— Start PASSAGE PROVIDED —

Mapping the Kinesis video stream to the Kinesis data stream

Reading streaming video analysis results

You can use the Amazon Kinesis Data Streams Client Library to consume analysis results that are sent to the Amazon Kinesis Data Streams output stream. For more information, see Reading Data from a Kinesis Data Stream. Amazon Rekognition Video places a JSON frame record for each analyzed frame into the Kinesis output stream. Amazon Rekognition Video doesn't analyze every frame that's passed to it through the Kinesis video stream.

A frame record that's sent to a Kinesis data stream contains information about which Kinesis video stream fragment the frame is in, where the frame is in the fragment, and faces that are recognized in the frame. It also includes status information for the stream processor. For more information, see Understanding the Kinesis face recognition JSON frame record.

The Amazon Kinesis Video Streams Parser Library contains example tests that consume Amazon Rekognition Video results and integrates it with the original Kinesis video stream. For more information, see Displaying Rekognition results with Kinesis Video Streams locally.

Amazon Rekognition Video streams Amazon Rekognition Video analysis information to the Kinesis data stream. The following is a JSON example for a single record.


{
  "InputInformation": {
    "KinesisVideo": {
      "StreamArn": "arn:aws:kinesisvideo:us-west-2:nnnnnnnnnnnn:stream/stream-name",
      "FragmentNumber": "91343852333289682796718532614445757584843717598",
      "ServerTimestamp": 1510552593.455,
      "ProducerTimestamp": 1510552593.193,
      "FrameOffsetInSeconds": 2
    }
  },
  "StreamProcessorInformation": {
    "Status": "RUNNING"
  },
  "FaceSearchResponse": [
    {
      "DetectedFace": {
        "BoundingBox": {
          "Height": 0.075,
          "Width": 0.05625,
          "Left": 0.428125,
          "Top": 0.40833333
        },
        "Confidence": 99.975174,
        "Landmarks": [
          {
            "X": 0.4452057,
            "Y": 0.4395594,
            "Type": "eyeLeft"
          },
          {
            "X": 0.46340984,
            "Y": 0.43744427,
            "Type": "eyeRight"
          },
          {
            "X": 0.45960626,
            "Y": 0.4526856,
            "Type": "nose"
          },
          {
            "X": 0.44958648,
            "Y": 0.4696949,
            "Type": "mouthLeft"
          },
          {
            "X": 0.46409217,
            "Y": 0.46704912,
            "Type": "mouthRight"
          }
        ],
        "Pose": {
          "Pitch": 2.9691637,
          "Roll": -6.8904796,
          "Yaw": 23.84388
        },
        "Quality": {
          "Brightness": 40.592964,
          "Sharpness": 96.09616
        }
      },
      "MatchedFaces": [
        {
          "Similarity": 88.863960,
          "Face": {
            "BoundingBox": {
              "Height": 0.557692,
              "Width": 0.749838,
              "Left": 0.103426,
              "Top": 0.206731
            },
            "FaceId": "ed1b560f-d6af-5158-989a-ff586c931545",
            "Confidence": 99.999201,
            "ImageId": "70e09693-2114-57e1-807c-50b6d61fa4dc",
            "ExternalImageId": "matchedImage.jpeg"

— End PASSAGE PROVIDED —

[STATED EXERCISE A]
Answer these questions from the page on reading streaming video analysis results:
(i) Does Amazon Rekognition Video analyze every frame passed to it through the Kinesis video stream?
(ii) Which library contains example tests that consume Amazon Rekognition Video results?
(iii) What status does the example JSON record give for the stream processor?
[STATED EXERCISE B] Please reproduce everything from "The Amazon Kinesis Video" down to "a single record." in the page on reading streaming video analysis results.

— Start GIVEN DATA —

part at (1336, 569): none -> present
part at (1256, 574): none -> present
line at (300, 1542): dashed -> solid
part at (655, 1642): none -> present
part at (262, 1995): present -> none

— End GIVEN DATA —
— Start GIVEN DATA —

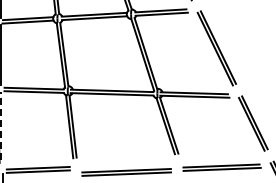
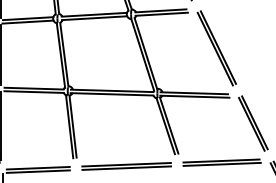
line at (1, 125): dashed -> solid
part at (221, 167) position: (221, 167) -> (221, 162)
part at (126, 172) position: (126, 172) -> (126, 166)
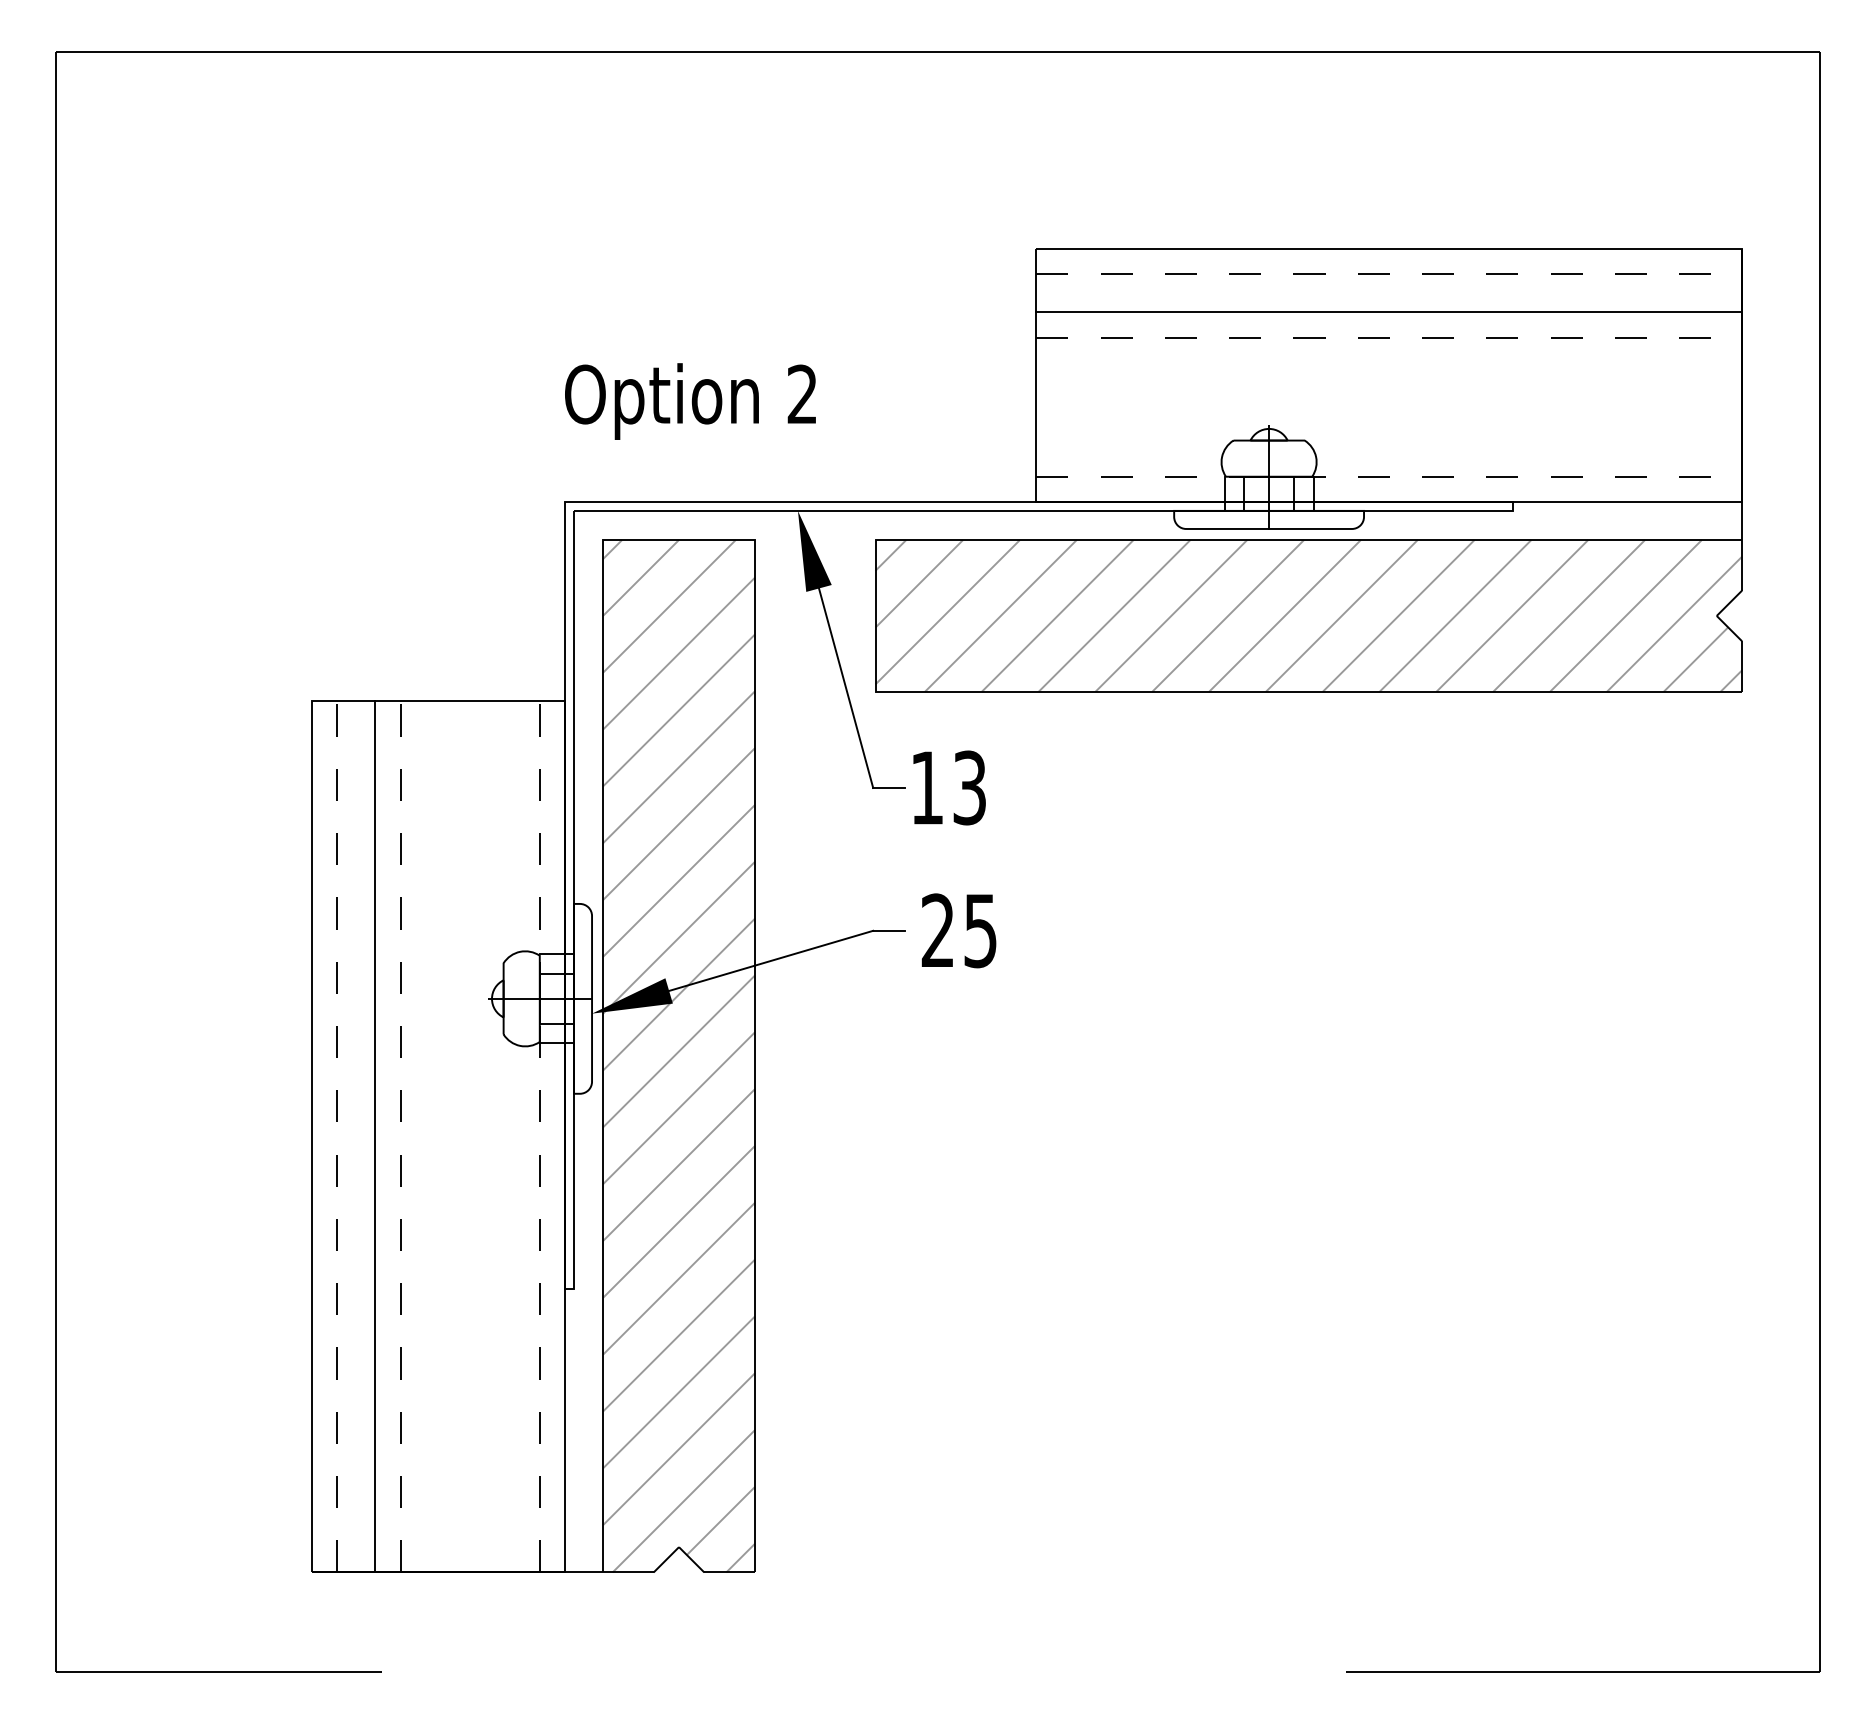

— End GIVEN DATA —

[WRITTEN SOLUTION A]
(i) No. It doesn't analyze every frame.
(ii) The Amazon Kinesis Video Streams Parser Library.
(iii) "RUNNING"

[WRITTEN SOLUTION B]
The Amazon Kinesis Video Streams Parser Library contains example tests that consume Amazon Rekognition Video results and integrates it with the original Kinesis video stream. For more information, see Displaying Rekognition results with Kinesis Video Streams locally.

Amazon Rekognition Video streams Amazon Rekognition Video analysis information to the Kinesis data stream. The following is a JSON example for a single record.